Copy precisely the first line of the material below and every later line, stopping with the line that contains "Mon Nov 05, 2012 7:54 pm".

BEGIN PROVIDED DATA

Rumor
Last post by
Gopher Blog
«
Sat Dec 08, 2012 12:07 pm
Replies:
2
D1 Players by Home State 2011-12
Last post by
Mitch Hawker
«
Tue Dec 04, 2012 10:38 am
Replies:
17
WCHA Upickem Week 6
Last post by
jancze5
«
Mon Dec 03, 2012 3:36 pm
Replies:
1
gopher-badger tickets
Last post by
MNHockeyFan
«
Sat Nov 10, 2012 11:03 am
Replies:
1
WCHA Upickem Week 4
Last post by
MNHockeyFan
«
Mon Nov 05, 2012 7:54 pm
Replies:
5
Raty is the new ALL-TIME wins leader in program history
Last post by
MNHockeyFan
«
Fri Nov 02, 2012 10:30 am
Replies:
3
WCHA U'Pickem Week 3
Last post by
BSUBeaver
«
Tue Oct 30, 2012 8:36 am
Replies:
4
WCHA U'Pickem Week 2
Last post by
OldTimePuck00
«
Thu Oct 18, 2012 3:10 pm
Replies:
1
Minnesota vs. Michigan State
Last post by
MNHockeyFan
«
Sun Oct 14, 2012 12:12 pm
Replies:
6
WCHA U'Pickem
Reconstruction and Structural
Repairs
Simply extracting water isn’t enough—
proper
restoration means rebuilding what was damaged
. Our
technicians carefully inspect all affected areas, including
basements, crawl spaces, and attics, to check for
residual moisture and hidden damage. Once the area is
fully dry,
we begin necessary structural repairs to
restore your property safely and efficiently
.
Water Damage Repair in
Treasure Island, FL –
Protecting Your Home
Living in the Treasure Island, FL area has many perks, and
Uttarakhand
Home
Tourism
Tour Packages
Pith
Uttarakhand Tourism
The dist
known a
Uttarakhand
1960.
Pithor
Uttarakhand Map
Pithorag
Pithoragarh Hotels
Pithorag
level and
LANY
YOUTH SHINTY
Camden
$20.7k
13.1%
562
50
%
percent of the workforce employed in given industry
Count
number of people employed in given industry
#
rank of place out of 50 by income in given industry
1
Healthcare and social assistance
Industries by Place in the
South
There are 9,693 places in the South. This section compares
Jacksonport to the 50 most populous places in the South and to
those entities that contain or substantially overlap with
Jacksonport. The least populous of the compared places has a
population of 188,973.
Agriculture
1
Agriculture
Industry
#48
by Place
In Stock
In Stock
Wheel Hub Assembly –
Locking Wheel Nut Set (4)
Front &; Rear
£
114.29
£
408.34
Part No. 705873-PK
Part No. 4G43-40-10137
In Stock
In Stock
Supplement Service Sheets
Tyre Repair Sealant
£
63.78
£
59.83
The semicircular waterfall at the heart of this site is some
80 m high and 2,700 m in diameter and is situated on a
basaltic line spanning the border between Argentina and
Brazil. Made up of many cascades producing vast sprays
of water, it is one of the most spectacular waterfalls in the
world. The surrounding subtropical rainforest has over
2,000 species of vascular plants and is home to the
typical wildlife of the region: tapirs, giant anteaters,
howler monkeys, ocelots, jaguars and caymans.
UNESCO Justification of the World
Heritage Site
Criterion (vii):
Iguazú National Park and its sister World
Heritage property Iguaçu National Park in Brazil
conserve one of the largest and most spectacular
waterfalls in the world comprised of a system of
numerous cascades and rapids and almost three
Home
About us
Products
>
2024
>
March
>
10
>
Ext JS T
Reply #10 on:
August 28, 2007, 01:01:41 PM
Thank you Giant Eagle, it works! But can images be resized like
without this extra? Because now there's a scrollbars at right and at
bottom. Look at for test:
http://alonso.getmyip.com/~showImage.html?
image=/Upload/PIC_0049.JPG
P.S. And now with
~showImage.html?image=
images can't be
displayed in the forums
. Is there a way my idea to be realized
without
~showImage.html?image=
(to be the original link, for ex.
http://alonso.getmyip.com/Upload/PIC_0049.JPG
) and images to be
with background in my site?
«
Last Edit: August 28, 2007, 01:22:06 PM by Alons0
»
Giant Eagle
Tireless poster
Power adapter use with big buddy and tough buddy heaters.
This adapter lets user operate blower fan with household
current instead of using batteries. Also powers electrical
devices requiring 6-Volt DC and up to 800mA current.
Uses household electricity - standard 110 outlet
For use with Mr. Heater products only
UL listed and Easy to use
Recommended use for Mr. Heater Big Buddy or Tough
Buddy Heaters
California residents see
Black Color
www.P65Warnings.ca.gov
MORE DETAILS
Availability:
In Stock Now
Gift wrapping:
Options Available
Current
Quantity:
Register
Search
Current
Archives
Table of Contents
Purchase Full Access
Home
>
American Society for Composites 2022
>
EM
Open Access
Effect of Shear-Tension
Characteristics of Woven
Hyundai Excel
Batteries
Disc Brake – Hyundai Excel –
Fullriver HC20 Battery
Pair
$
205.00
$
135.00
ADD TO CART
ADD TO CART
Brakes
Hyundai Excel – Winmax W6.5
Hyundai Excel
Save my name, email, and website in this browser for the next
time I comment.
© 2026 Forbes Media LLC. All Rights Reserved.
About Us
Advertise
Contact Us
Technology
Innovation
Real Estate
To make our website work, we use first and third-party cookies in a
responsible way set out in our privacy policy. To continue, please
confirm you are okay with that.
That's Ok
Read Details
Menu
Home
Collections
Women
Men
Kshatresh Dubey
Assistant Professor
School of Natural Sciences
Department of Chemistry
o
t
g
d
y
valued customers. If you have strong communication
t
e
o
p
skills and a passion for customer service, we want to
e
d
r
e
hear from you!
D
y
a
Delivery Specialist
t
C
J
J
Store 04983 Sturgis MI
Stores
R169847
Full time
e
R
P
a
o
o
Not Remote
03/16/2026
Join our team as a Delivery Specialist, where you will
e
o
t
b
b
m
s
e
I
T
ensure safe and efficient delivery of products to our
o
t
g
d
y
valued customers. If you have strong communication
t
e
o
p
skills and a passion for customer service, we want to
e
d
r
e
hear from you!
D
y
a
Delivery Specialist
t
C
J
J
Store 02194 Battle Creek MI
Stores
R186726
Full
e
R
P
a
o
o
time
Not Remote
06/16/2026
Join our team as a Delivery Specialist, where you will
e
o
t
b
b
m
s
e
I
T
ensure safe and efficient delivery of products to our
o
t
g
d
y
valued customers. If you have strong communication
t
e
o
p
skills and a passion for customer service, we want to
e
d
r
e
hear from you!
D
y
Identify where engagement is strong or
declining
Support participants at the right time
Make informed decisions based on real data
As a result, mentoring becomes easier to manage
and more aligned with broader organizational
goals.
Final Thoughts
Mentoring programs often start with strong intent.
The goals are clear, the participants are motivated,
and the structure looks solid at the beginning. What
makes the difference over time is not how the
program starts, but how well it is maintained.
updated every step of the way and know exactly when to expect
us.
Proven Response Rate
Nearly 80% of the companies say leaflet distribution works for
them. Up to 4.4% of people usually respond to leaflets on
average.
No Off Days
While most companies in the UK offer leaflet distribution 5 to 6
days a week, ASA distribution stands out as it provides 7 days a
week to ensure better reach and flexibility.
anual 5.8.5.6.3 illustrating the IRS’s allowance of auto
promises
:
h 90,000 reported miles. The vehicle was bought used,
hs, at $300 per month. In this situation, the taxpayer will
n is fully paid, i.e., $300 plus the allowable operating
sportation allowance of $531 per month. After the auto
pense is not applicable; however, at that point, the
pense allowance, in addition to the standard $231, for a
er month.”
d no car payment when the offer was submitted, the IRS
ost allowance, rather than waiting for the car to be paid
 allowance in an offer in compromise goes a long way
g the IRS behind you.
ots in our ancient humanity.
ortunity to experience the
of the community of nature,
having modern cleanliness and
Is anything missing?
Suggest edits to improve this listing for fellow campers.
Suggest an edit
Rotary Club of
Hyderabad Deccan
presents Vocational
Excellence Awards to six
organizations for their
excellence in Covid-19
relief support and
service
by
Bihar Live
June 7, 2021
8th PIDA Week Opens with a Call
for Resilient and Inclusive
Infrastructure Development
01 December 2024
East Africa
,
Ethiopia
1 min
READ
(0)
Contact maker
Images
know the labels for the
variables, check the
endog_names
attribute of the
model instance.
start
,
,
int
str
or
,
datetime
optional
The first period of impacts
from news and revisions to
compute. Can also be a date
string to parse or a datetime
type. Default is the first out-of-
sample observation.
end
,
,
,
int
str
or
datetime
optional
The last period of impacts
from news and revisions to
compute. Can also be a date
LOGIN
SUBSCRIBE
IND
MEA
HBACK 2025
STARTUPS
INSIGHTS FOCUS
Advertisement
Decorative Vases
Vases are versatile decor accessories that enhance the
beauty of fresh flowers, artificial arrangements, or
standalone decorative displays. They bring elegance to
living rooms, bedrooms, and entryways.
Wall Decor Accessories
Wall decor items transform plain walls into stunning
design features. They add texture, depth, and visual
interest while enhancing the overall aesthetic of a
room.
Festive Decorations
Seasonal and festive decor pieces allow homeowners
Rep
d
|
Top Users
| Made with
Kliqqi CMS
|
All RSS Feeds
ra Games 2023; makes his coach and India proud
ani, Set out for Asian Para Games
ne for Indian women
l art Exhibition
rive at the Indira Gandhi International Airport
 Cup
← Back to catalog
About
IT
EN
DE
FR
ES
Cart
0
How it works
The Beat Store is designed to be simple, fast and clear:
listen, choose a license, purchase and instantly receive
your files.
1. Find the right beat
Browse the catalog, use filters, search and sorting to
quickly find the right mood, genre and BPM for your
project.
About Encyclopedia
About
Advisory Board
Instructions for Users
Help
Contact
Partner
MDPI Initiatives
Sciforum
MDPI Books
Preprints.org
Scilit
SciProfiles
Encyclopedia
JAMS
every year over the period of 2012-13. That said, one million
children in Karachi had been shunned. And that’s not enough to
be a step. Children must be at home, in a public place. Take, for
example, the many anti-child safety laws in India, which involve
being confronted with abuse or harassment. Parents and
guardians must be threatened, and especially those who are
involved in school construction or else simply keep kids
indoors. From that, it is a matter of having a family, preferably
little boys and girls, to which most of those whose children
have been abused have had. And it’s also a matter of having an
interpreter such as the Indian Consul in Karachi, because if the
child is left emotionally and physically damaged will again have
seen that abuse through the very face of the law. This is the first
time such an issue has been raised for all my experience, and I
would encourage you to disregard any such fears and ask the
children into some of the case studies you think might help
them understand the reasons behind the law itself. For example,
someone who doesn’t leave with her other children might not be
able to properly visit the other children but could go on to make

END PROVIDED DATA

*THE ANSWER:*
Rumor
Last post by
Gopher Blog
«
Sat Dec 08, 2012 12:07 pm
Replies:
2
D1 Players by Home State 2011-12
Last post by
Mitch Hawker
«
Tue Dec 04, 2012 10:38 am
Replies:
17
WCHA Upickem Week 6
Last post by
jancze5
«
Mon Dec 03, 2012 3:36 pm
Replies:
1
gopher-badger tickets
Last post by
MNHockeyFan
«
Sat Nov 10, 2012 11:03 am
Replies:
1
WCHA Upickem Week 4
Last post by
MNHockeyFan
«
Mon Nov 05, 2012 7:54 pm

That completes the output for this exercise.